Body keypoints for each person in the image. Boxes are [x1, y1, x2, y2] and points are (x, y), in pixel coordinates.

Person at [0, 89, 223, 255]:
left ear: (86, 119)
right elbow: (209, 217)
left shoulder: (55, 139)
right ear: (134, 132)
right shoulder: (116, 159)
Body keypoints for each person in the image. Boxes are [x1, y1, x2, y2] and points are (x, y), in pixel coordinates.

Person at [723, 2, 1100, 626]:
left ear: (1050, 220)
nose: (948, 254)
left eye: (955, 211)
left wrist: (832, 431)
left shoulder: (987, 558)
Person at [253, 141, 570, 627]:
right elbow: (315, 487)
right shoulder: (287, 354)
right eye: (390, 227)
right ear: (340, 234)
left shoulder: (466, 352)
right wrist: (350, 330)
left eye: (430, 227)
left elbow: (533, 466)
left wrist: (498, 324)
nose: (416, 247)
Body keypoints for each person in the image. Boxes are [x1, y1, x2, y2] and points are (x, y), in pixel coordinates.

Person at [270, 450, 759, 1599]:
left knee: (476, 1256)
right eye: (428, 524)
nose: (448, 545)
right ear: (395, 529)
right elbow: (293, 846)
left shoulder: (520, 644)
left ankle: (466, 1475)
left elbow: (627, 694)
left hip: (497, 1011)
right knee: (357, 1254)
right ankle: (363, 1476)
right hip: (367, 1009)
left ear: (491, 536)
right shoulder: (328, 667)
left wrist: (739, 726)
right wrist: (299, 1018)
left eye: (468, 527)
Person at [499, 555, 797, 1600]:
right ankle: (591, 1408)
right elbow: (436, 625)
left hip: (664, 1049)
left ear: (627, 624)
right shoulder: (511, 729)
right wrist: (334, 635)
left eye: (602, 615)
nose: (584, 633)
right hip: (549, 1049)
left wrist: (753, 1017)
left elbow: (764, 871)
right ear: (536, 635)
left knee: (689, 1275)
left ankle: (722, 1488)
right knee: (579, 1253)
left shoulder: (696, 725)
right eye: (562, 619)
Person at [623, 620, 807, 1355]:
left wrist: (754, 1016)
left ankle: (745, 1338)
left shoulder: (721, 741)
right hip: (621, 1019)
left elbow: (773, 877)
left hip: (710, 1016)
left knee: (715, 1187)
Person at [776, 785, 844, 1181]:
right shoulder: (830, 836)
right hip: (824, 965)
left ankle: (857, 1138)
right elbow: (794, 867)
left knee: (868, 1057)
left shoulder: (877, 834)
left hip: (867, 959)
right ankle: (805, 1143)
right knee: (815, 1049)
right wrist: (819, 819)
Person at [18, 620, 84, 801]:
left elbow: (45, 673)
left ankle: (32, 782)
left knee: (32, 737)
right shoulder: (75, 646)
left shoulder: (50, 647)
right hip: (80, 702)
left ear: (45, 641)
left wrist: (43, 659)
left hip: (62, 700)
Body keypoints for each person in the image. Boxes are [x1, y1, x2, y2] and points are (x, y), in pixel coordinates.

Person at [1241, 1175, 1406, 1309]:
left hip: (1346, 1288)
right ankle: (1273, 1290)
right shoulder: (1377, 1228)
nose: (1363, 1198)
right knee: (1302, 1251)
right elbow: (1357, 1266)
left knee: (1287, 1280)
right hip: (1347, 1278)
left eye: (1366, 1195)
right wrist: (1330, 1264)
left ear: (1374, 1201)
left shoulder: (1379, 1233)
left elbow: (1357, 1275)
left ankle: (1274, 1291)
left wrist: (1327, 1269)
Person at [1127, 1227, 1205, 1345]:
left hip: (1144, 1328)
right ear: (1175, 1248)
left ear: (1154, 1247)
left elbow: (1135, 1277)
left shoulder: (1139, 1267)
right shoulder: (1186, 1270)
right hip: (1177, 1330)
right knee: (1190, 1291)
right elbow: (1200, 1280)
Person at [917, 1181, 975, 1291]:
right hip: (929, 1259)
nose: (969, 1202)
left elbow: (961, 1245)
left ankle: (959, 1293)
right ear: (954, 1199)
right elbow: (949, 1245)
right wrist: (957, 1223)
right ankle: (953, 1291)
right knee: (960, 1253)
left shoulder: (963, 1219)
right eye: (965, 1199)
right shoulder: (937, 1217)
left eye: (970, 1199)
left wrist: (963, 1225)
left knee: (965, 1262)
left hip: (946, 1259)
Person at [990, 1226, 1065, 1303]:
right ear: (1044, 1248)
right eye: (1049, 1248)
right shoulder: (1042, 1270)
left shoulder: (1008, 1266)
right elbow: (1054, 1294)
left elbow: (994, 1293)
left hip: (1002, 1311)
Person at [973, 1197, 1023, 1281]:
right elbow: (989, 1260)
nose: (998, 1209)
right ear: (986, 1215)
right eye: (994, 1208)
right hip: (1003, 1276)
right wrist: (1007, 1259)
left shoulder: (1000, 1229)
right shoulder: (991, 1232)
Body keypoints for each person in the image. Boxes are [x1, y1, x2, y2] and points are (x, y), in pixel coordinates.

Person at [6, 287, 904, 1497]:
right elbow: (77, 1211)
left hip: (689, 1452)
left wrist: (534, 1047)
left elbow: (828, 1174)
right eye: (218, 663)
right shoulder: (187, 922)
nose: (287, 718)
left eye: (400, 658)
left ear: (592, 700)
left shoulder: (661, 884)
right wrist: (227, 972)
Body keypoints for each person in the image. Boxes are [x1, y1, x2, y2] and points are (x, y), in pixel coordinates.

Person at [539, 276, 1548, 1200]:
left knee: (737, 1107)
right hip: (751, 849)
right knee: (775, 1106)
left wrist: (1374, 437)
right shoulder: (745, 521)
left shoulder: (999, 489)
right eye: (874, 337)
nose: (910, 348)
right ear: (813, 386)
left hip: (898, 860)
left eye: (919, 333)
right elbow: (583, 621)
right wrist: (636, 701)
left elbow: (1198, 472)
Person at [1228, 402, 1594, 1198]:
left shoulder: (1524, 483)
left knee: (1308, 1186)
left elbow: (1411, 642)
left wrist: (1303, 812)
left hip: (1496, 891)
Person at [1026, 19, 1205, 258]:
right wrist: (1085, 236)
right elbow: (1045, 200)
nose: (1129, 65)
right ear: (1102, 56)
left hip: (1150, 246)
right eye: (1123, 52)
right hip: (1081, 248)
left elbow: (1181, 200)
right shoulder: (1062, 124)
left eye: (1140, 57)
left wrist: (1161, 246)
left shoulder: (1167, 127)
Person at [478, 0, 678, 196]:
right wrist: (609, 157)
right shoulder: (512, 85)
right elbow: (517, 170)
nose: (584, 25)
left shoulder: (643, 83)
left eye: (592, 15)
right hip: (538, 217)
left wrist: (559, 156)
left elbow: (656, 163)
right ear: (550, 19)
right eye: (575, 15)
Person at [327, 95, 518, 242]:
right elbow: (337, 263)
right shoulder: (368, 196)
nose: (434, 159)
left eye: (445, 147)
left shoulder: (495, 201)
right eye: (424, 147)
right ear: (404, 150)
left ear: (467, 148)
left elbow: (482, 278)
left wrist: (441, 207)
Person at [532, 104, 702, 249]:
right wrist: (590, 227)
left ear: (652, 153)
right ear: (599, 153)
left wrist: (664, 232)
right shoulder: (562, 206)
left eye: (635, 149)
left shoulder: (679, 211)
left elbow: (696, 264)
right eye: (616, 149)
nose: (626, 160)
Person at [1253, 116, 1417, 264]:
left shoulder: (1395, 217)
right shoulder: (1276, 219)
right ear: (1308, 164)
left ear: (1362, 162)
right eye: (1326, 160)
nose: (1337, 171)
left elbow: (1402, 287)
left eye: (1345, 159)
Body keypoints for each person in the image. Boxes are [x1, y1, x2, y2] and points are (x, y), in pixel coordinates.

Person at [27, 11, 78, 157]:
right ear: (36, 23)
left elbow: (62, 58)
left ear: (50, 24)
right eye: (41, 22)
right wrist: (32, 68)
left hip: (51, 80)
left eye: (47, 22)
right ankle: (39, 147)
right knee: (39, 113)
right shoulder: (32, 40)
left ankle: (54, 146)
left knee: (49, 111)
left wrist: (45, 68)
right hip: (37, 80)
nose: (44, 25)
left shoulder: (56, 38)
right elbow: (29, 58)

────────────────

Restate word for word the lines of the data above, starting at the line containing "right wrist: (609, 157)" and ending at the line containing "right eye: (424, 147)", both included, and nothing more.

Result |
right wrist: (609, 157)
right shoulder: (512, 85)
right elbow: (517, 170)
nose: (584, 25)
left shoulder: (643, 83)
left eye: (592, 15)
right hip: (538, 217)
left wrist: (559, 156)
left elbow: (656, 163)
right ear: (550, 19)
right eye: (575, 15)
Person at [327, 95, 518, 242]:
right elbow: (337, 263)
right shoulder: (368, 196)
nose: (434, 159)
left eye: (445, 147)
left shoulder: (495, 201)
right eye: (424, 147)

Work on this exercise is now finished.